Georgia's defiant breakaway region Ossetia votes
The breakaway Georgian region of South Ossetia was voting for a new parliament yesterday, brushing off new President Mikhail Saakashvili's pledge to unite his fractured Caucasus nation. Mountainous South Ossetia is one of two Georgian regions that...
The breakaway Georgian region of South Ossetia was voting for a new parliament yesterday, brushing off new President Mikhail Saakashvili's pledge to unite his fractured Caucasus nation.
Mountainous South Ossetia is one of two Georgian regions that broke away in bloody wars in the early 1990s. It rejects Tbilisi's rule and wants unity with northern neighbour Russia.
Mr Saakashvili has already driven out the leader of the Black Sea Adzhara region, which had never declared independence but was beyond central government control, but analysts say South Ossetia and Abkhazia will be harder to rein in.
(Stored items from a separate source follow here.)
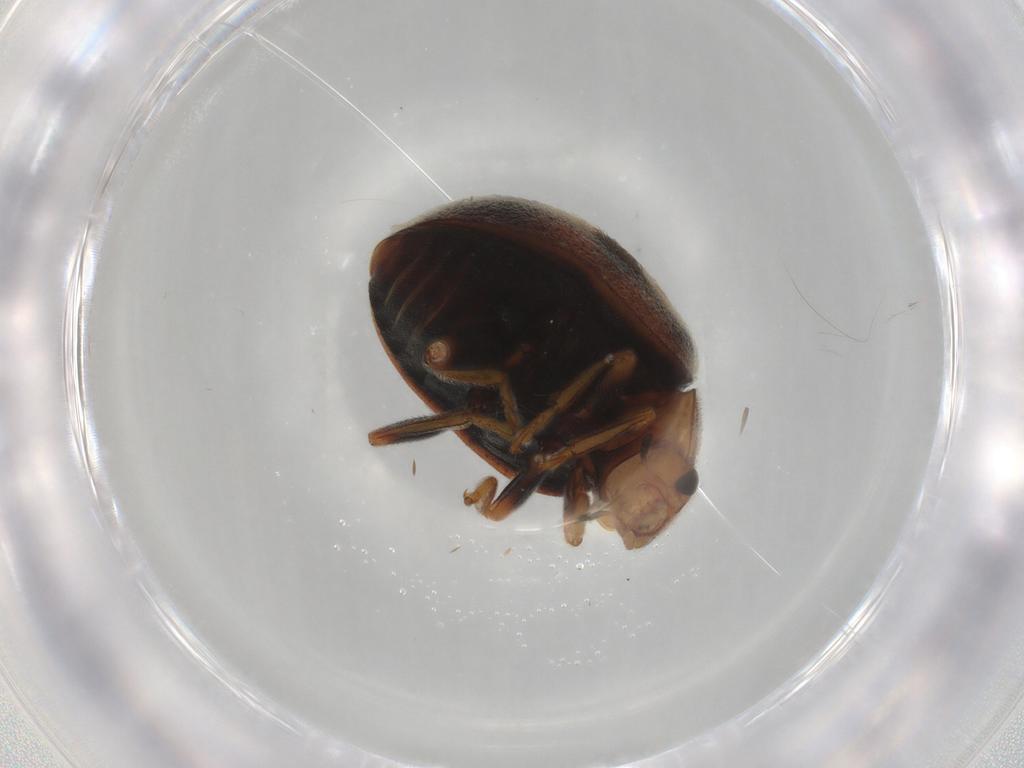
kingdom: Animalia
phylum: Arthropoda
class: Insecta
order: Coleoptera
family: Coccinellidae
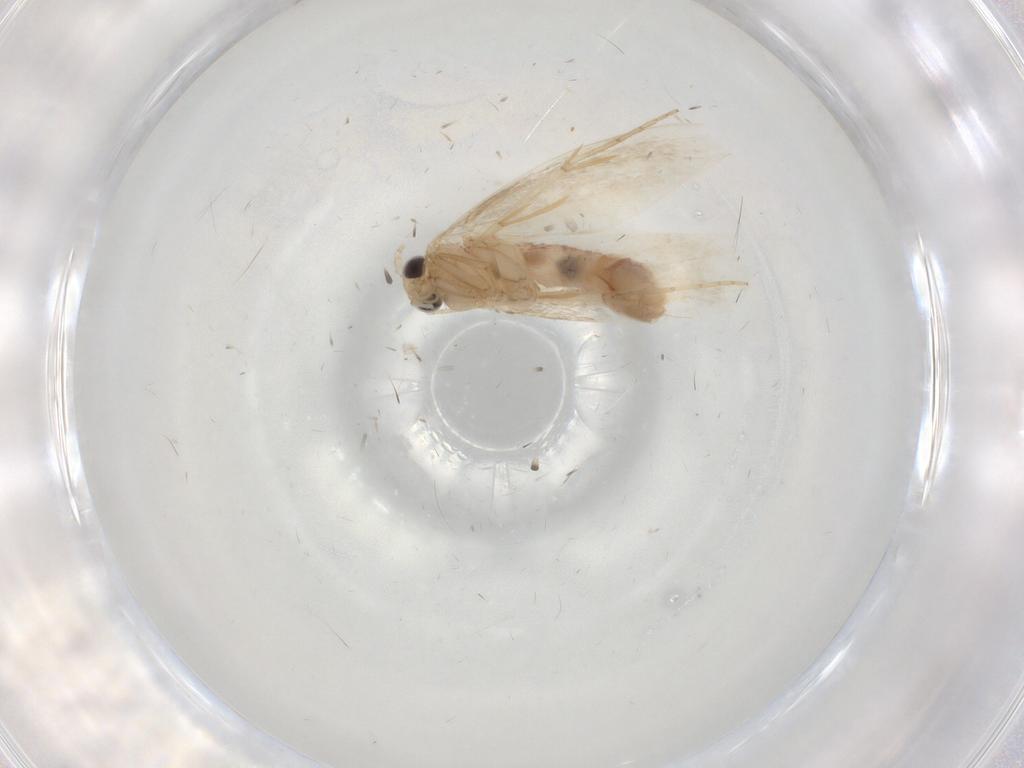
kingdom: Animalia
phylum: Arthropoda
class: Insecta
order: Lepidoptera
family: Dryadaulidae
The South Ossetian economy has crumbled along with its roads, and houses in the capital Tskhinvali still bear 13-year-old bullet scars, but local leader Eduard Kokoity said his region would never bow to rule from Tbilisi.
"Our only task is to join the Russian Federation," he told journalists at a polling station, fresh from laying flowers at a monument to the "Victims of Georgian Aggression".
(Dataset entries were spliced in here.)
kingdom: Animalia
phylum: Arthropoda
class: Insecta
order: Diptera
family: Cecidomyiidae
"Money cannot buy off our fight for independence from Georgia. Our desire to join Russia is not for sale. If there are any provocations from Georgia, our reaction will be strong."
Mr Saakashvili swept to power after leading a bloodless "rose revolution" in November.
The 36-year-old, who is backed by western countries keen to see stability in a country which is becoming a major oil transit route, pledges to end corruption, introduce western-style reforms and establish Tbilisi's rule across the whole country.
A top Georgian official pledged yesterday to maintain the government's drive to resolve the South Ossetian stand-off.
"The elections cannot be legitimate because... the whole world does not recognise them," Goga Khaindrava, the minister in charge of relations with the breakaway regions, said.
"Talks with the de facto authorities in Tskhinvali to regulate the Georgian-Ossetian conflict will continue."
Many Georgians say some officials in Moscow tacitly back the South Ossetian independence drive and at least one Russian member of parliament was observing the elections.